My sister Liz, who was the next oldest, also remembers the days of babysitting Jeff. I don’t know that she would think of herself as that motherly either, considering that when Bonnie was born, she stroked the infant’s tender fontanel with her tight toddler fist, saying, “We don’t hate the baby, do we Mommy?”
That’s not to say Liz and I didn’t feel kindly towards the world. You can ask any of our old neighbors on Summit Drive what they remembered about the McQuitty girls, and the neighbors would surely squint, look dimly into the mists of the past, and begin nodding as the recollection surfaced: two girls with crooked bangs hauling a big shovel up and down the sidewalk as they scoured the ground for dead animals. We were the road kill undertakers. We would scoop up squirrels, birds, snakes, and whatever else, walk back to our house at a dirge pace, and bury the deceased in my mother’s iris bed. We never got our hands on any cats, dogs, or raccoons, though that really would have been the mother lode.

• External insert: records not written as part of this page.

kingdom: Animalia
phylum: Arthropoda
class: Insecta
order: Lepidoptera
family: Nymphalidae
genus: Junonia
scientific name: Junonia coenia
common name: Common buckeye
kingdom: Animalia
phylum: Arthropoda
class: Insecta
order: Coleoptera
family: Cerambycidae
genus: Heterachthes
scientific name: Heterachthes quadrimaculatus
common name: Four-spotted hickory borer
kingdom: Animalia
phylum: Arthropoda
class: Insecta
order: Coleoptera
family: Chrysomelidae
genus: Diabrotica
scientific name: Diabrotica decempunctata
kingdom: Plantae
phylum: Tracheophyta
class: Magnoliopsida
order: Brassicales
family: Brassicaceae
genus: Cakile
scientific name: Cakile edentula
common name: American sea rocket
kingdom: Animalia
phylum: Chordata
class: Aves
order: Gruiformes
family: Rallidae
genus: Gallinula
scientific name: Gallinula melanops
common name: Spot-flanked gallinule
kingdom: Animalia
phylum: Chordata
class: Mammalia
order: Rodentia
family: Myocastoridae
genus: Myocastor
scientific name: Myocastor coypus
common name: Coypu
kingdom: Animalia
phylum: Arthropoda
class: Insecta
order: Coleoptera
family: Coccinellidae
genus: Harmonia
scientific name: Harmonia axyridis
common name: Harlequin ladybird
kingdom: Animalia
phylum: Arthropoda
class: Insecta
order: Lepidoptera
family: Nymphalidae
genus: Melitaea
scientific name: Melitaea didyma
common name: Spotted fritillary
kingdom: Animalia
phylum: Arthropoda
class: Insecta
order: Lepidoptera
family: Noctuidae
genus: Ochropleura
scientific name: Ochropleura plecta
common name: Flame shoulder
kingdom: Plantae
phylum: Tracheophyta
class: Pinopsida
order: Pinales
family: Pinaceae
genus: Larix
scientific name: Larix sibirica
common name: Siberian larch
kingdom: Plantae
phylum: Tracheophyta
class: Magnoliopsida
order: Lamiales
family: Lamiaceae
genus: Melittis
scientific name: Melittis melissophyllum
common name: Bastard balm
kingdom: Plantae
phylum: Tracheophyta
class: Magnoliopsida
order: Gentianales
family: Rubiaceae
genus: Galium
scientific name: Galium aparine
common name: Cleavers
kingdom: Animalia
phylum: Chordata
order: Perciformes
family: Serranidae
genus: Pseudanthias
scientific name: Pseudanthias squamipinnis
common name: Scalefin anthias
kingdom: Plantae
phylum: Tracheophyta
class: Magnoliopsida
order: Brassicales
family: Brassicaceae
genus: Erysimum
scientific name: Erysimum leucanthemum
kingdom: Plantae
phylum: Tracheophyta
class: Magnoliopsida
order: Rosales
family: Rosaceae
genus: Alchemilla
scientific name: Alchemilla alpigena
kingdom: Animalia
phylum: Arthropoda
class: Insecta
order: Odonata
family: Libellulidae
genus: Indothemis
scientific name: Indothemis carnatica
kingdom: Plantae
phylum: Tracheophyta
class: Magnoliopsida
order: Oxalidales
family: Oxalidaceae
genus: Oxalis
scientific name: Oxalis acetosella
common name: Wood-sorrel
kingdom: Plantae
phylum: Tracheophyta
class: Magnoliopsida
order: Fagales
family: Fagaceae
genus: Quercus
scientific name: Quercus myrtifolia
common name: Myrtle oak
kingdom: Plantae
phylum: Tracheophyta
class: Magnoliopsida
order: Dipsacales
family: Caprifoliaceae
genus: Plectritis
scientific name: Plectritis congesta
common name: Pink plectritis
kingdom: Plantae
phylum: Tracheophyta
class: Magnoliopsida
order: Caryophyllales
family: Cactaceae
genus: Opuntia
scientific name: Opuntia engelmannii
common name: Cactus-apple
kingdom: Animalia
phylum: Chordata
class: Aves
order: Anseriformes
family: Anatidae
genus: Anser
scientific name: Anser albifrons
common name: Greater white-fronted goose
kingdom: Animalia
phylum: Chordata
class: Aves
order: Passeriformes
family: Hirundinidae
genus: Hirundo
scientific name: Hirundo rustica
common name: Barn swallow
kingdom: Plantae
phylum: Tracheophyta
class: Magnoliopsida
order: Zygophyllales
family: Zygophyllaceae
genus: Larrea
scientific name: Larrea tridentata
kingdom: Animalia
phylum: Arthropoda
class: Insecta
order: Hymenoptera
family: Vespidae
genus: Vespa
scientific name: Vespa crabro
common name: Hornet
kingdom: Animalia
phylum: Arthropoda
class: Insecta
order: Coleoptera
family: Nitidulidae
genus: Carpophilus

(This is the kind of thing that happens when you’re home-schooled, see. Some children invent robotic arms capable of swatting flies; some compose symphonies in their basements; some graduate high school at the age of 14; and some look to give all of God’s creatures a proper burial.)
Once we found a baby bird that had fallen out of its nest and perished on the driveway. I scavenged around the kitchen for a piece of Tupperware that could serve as a coffin, but what I found was an almost-empty tub of butter. I rinsed out the remaining grease and deposited the fragile, wet, intricate little corpse into the bottom and sealed the lid. Liz and I dug a hole about a foot deep in the soil and laid the bird to rest. (We probably sang “Blessed Assurance.”) The next month, a few days of intense rain shifted the sediment in the flowerbed so much that the butter tub could be seen poking out of the mire like a shipwreck. We could not contain our curiosity. Had our bird decomposed? This was a new word that thrilled us: decompose. Mummies and Egyptology were always top of mind at that age, and so anything that might or might not decompose was endlessly fascinating.
To our profound disappointment, all we saw when we pried back the butter top was that the tub had filled with silty, slimy mud, devouring our bird corpse and destroying our ability to analyze it scientifically. It still mystifies me how three inches of mud could seep into the sealed chamber of a perfectly intact container of Land-O-Lakes. I ponder it sometimes in the morning when the grackles stalk our lawn.
But I’m glad Madeline has more feminine, motherly tendencies. Something tells me if she found a dead bird she would cradle it in her arms, stroke its gaping beak, and place it carefully in her stroller with its very own blanket.
And I would be watching silently, patiently, until her nap time, Tupperware in hand.